SLURM auto-connect for network-control [Was: SLURM Snap (transfer ownership)]

Hello,

I am requesting to be the maintainer of the slurm* snaps. I have been building the snapped SLURM stack for some time now and am ready to start releasing my snaps to various channels via snap store.

For this to happen I need the “omnivector-solutions” user to be the authoritative owner of the snap name “slurm”.

(Similar to munge https://snapcraft.io/munge)

Could someone assist me in grating the omnivector-solutions user ownership on these names in the snapstore?

Thanks!

Sure thing! However, can I trouble you to register the slurm snap name as you would any other? (https://snapcraft.io/account/register-snap).

If you get a “this name is reserved” message, you should also have a “file a dispute / request anyway” which will send your request to our review queue, which I can then approve.

I’ll keep an eye out for your request!

  • Daniel

@roadmr done and done. Thanks!

@roadmr we were able to get our slurm snap working in strict mode using the drop-user/system-usernames technique alongside the addition of the physical-memory-control and the network-control plugs. We are now trying to setup our release process and get an initial build released to the snap store. Is it possible to get a review started on our snap at this point so that we can proceed with the release process?

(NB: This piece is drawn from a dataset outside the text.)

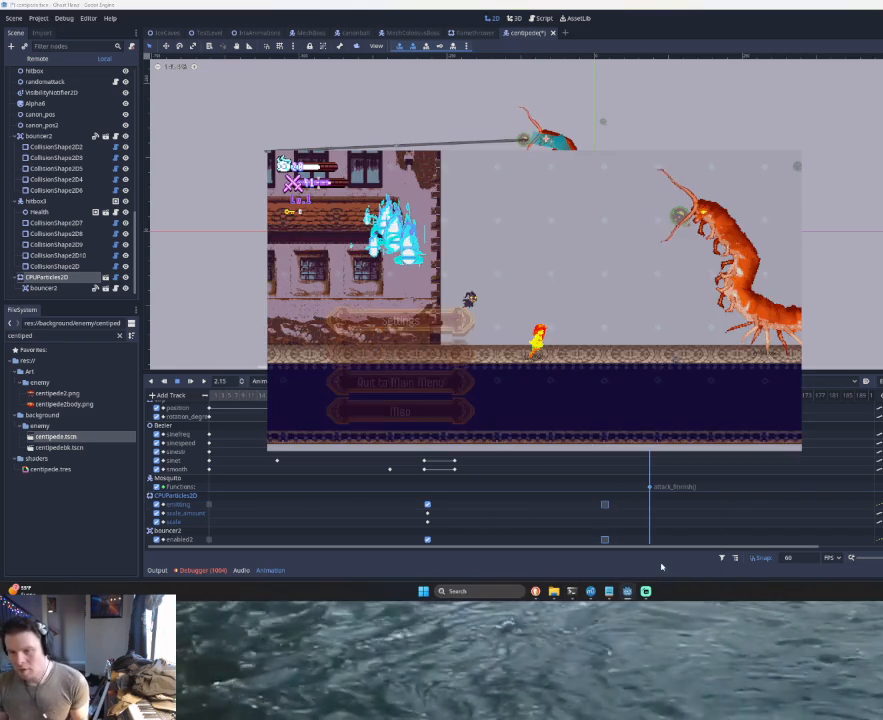
{"buttons": ["START"], "left_stick": "center", "events": [[333, "START", "down"]]}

@jamesbeedy Can you please respond to @jdstrand’s question above? Without this information this request cannot proceed.

@alexmurray yes. I assume by your response that it isn’t possible to enable auto connect for the physical-memory-control plug and the network-control plug? If so, enabling auto-connect for the network-control plug and the capability to publish the snap would be very much appreciated. Thanks!

@alexmurray @roadmr do you need anything else from me to be able to move this along?

Could you please explain how the the two interfaces are used by slurm?

@zyga-snapd I was led to believe that physical-memory-control is needed by slurmrestd when it initializes and creates its endpoints.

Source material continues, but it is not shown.